Audi’s official performance figures are a top speed limited to 155mph, zero to 62mph in 5.8 seconds, a Combined MPG average of 40.3 (I saw mid-30s) and CO2 of 162g/km (166 for the Sportback). Consumption is that low due to tall gearing for sixth, the stop-start system and weight of just 1,315kg, though all those options would have put the car I tried somewhere between 1,350 and 1,400kg.

The quattro system has a hydraulic multi-plate clutch located on the rear axle and operated by control software which Audi says has been specifically tuned. An electronic differential also features and operates as part of the ESC. The has two-stage deactivation and will brake an inside wheel to increase stability when needs be.

Drive to the rear axle is one of the reasons why the boot floor is somewhat higher than you find in other A1s, though components for the Bose system were also housed below a lift-up panel on the test car. The rear suspension is bespoke and this multi-link system is fully independent. On other A1s, there is instead a semi-independent set-up with a torsion beam.

At the front, there are modified pivot bearings for sharper cornering response and damper settings are also adjustable via the Audi drive select adaptive dynamics system. This lets you vary the response of the throttle and the operating parameters of the electronic climate control. There are multiple settings, including one designed to optimise efficiency.

Try as you might, it’s extremely difficult to make the S1 lose traction. No matter how hard you push, it just grips. The suspension can be too firm on poor surfaces, and you need to take speed humps very slowly but I wouldn’t call it an uncomfortable car, and neither did my passengers. For such a small model there’s even quite a good amount of rear legroom, which I hadn’t expected due to the front sports seats.

There aren’t that many small performance hatchbacks on the market with AWD and this is one of the better ones. The Mercedes-AMG A 45 packs a lot more power (265kW/360hp) but it’s very expensive, prices starting at over GBP37,000. BMW’s M135i is also much dearer than the Audi. It lists at a few hundred pounds under GBP32,000, and is RWD-only. The AMG has five doors as standard, whereas Audi and BMW give you the choice of two body styles. Will there be an RS 1 to match the power of the A 45? It’s an obvious niche but it might be too close in pricing and performance to the RS 3.
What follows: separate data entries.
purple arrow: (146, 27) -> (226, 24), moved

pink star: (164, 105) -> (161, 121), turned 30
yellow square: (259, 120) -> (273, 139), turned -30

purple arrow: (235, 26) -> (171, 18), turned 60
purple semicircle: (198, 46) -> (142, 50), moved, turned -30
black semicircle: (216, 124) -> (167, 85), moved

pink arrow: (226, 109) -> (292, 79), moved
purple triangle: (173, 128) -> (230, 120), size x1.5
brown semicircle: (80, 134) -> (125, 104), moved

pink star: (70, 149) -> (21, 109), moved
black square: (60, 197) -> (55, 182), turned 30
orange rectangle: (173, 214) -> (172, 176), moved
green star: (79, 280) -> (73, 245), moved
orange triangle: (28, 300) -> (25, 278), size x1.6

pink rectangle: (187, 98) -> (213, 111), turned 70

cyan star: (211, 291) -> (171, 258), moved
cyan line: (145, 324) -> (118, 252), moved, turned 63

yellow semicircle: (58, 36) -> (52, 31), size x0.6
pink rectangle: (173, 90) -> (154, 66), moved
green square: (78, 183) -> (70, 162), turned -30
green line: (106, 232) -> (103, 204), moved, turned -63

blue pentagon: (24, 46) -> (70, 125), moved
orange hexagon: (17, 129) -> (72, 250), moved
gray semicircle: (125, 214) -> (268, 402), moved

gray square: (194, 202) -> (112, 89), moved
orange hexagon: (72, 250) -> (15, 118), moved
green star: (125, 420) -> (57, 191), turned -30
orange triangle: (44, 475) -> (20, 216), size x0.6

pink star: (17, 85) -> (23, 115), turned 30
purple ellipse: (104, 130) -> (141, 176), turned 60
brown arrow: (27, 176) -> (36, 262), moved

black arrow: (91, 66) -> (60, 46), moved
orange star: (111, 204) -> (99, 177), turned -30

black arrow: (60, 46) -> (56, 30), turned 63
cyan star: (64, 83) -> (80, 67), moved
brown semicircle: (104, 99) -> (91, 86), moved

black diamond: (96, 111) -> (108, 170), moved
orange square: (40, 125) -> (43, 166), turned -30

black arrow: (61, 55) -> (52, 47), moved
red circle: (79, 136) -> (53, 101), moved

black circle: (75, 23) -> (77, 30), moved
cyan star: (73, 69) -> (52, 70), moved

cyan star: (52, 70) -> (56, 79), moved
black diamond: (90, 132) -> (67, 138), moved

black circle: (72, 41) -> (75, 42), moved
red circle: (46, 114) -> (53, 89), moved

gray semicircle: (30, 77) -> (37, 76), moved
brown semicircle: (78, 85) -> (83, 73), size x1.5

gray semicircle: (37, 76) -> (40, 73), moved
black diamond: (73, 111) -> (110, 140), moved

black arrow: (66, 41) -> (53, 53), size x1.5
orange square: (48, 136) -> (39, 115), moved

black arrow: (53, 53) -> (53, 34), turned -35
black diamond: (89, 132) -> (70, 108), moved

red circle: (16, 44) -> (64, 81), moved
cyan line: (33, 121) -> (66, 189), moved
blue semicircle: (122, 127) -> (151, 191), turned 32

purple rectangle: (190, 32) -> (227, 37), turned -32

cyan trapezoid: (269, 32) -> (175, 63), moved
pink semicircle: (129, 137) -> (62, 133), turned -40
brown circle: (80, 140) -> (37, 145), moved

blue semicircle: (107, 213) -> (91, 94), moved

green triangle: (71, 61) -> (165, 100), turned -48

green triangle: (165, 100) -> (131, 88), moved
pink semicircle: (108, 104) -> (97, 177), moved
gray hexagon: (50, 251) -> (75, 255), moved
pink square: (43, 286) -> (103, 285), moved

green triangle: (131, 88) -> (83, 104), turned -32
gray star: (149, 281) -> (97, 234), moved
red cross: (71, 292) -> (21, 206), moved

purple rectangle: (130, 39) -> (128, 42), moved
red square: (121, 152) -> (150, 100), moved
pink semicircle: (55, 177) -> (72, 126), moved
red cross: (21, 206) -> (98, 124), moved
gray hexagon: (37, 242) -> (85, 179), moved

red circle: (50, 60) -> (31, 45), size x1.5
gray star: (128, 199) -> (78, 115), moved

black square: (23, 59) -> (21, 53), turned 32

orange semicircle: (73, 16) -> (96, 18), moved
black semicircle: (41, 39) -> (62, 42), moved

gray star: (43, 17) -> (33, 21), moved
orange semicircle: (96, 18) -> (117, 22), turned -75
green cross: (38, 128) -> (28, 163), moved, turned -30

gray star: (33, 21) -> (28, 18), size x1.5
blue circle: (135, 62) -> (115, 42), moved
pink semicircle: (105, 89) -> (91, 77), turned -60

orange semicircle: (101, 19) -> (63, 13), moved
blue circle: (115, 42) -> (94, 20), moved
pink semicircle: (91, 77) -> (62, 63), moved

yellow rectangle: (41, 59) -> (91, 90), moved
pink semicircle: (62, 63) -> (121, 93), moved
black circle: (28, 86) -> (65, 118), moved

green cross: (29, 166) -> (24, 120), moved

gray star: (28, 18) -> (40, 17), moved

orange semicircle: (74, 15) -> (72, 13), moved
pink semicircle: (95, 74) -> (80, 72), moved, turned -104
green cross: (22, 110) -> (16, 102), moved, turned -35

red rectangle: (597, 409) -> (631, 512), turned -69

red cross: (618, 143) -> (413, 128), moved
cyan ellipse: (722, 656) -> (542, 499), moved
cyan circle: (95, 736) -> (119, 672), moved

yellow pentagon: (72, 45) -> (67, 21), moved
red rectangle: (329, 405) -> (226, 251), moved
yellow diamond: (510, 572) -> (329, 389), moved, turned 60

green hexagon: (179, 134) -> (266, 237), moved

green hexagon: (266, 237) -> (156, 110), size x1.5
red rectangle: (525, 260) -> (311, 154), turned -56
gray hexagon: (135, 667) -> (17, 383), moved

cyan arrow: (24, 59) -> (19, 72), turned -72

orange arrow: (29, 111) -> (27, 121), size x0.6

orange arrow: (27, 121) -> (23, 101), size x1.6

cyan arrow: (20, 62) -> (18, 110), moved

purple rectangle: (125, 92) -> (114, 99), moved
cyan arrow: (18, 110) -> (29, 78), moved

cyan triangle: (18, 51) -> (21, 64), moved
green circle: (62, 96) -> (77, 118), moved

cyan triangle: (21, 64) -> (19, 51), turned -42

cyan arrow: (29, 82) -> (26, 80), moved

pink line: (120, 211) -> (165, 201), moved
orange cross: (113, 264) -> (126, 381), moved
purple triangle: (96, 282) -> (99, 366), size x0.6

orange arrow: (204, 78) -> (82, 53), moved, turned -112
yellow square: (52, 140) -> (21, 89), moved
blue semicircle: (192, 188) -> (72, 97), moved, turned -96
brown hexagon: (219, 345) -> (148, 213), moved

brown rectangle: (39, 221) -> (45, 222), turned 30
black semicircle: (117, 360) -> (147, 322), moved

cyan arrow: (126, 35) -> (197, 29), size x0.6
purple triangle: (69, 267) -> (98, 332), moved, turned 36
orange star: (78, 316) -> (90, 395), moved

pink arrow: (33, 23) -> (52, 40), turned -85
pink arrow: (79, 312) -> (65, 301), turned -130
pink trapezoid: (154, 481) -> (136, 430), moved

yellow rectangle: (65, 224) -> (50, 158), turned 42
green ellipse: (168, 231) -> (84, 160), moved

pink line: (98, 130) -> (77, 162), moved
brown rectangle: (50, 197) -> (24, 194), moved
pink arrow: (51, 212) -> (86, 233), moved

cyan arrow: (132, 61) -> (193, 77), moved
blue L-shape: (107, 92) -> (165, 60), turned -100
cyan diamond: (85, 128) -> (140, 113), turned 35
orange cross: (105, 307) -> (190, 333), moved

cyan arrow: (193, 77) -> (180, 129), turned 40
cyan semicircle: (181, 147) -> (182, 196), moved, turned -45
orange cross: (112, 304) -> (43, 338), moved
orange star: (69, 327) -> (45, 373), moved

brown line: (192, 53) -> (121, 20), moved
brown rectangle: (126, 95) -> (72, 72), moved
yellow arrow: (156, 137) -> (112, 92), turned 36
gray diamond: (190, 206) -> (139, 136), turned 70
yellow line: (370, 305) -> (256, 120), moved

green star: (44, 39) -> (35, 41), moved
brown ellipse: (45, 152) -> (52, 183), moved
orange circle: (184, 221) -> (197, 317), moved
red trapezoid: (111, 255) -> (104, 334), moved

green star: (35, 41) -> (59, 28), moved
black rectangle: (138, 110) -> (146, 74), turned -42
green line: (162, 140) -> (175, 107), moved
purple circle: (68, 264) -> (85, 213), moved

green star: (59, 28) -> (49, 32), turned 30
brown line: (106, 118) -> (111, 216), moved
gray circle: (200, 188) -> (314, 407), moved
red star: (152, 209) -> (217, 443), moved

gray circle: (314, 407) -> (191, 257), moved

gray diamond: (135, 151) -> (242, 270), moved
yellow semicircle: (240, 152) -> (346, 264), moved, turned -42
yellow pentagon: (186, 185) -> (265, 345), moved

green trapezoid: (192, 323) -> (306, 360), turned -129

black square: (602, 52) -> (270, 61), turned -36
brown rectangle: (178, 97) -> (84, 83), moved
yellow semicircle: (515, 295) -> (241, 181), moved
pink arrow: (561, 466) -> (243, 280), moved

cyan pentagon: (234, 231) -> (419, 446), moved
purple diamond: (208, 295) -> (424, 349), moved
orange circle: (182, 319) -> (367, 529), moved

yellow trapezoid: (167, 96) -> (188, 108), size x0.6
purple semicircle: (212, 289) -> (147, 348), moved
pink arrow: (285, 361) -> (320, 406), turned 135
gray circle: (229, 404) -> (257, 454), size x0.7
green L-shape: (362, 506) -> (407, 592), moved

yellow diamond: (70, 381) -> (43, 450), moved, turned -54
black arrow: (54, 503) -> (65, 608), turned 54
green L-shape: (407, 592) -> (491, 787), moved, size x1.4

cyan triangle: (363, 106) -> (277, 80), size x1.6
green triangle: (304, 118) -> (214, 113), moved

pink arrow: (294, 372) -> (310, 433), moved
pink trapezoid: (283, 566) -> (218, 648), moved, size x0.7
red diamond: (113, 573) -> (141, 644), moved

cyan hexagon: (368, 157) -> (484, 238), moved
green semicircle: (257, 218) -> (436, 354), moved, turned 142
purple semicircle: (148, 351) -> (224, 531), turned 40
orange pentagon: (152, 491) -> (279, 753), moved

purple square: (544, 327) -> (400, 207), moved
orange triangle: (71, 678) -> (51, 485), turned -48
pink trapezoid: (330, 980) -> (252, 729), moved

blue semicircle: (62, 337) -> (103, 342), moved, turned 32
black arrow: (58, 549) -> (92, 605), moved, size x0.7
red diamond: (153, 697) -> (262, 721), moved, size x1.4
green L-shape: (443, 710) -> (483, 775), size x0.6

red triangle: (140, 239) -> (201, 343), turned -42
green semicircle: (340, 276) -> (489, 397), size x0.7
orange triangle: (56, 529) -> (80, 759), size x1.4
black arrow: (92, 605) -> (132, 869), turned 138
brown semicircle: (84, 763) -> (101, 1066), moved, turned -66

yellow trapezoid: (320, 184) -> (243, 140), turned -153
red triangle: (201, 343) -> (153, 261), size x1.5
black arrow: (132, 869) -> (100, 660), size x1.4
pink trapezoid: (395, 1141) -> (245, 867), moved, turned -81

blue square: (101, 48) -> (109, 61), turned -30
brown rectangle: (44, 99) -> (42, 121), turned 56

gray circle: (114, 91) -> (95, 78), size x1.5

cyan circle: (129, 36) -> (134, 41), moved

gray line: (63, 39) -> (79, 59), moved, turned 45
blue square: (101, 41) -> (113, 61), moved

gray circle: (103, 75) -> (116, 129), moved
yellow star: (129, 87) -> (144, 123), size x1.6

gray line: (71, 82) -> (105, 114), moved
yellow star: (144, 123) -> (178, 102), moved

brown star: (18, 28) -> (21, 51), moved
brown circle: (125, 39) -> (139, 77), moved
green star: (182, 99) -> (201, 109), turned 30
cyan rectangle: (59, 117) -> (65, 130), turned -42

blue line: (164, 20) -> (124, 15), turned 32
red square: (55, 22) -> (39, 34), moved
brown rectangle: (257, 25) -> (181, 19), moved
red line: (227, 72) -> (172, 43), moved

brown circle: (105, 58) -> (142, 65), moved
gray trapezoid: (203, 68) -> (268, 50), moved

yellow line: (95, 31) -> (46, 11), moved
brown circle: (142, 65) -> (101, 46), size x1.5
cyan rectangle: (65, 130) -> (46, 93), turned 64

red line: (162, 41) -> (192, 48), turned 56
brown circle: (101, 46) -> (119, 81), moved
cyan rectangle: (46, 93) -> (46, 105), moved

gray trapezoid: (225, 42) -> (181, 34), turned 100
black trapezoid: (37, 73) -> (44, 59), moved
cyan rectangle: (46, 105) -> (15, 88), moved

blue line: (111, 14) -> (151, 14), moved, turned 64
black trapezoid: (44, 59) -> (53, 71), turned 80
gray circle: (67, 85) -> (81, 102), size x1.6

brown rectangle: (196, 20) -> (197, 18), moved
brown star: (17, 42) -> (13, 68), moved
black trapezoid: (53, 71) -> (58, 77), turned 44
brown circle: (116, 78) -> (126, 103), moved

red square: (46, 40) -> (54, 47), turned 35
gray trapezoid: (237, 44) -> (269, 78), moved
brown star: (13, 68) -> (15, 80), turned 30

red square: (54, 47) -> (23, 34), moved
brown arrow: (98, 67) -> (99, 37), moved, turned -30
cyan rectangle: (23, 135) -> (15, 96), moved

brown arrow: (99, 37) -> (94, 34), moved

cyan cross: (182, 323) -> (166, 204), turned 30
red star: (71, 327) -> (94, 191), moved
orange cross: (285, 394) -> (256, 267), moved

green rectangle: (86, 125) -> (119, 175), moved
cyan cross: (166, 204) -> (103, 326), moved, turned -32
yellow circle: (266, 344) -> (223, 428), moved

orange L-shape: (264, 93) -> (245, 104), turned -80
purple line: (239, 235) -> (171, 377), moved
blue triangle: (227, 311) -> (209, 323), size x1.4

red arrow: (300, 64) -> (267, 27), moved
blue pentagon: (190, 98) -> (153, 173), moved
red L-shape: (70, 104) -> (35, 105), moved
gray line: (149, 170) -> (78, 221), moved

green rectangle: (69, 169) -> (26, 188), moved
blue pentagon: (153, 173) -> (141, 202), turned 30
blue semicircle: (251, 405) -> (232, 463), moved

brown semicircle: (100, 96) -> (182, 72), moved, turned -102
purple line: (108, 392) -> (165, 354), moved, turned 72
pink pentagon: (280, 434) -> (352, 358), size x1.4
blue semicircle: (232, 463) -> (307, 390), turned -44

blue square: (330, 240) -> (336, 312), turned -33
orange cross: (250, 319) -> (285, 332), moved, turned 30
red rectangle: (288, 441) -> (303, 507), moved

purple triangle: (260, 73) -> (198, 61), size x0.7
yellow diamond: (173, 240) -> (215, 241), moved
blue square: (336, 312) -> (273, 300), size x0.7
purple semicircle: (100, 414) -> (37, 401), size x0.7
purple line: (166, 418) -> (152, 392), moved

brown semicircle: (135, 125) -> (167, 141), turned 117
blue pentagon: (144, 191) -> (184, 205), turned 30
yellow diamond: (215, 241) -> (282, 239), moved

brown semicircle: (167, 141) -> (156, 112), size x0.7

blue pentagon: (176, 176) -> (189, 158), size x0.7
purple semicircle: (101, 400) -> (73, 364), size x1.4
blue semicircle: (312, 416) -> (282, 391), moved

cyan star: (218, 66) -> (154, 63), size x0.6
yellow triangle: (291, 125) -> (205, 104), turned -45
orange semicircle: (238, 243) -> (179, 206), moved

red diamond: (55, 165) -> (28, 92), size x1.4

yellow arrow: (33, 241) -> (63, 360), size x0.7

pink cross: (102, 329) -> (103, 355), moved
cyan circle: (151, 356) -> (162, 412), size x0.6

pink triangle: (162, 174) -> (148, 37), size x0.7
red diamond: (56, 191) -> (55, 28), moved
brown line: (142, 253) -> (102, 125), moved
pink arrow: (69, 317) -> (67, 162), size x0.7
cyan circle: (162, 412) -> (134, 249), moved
The addition of the S1 and S1 Sportback is giving the A1 line a handy boost as it approaches mid-cycle. All these cars should gain a facelift in 2015, with production likely to continue until 2017 or possibly 2018. The AU370 successor models will use MQB Zero, the same architecture as the next VW Polo.

By not matching the pricing and power of its two most direct rivals, Audi has managed to create yet another niche in the market with the S1 and Sportback. Obviously, sales will be in the hundreds in the UK but still, these cars will play their part in maintaining the sporty-premium image that is one of the reasons why Audi is the market’s number one luxury brand. Year to date, it has sold 139,380 vehicles, a year-on-year gain of 12 percent, with October’s total up 20 percent. It’s 15,000 units ahead of BMW and 32,000 ahead of Mercedes-Benz, SMMT figures show. Models such as the S1 and Sportback might be niche products but they clearly work in helping to sell more mainstream vehicles.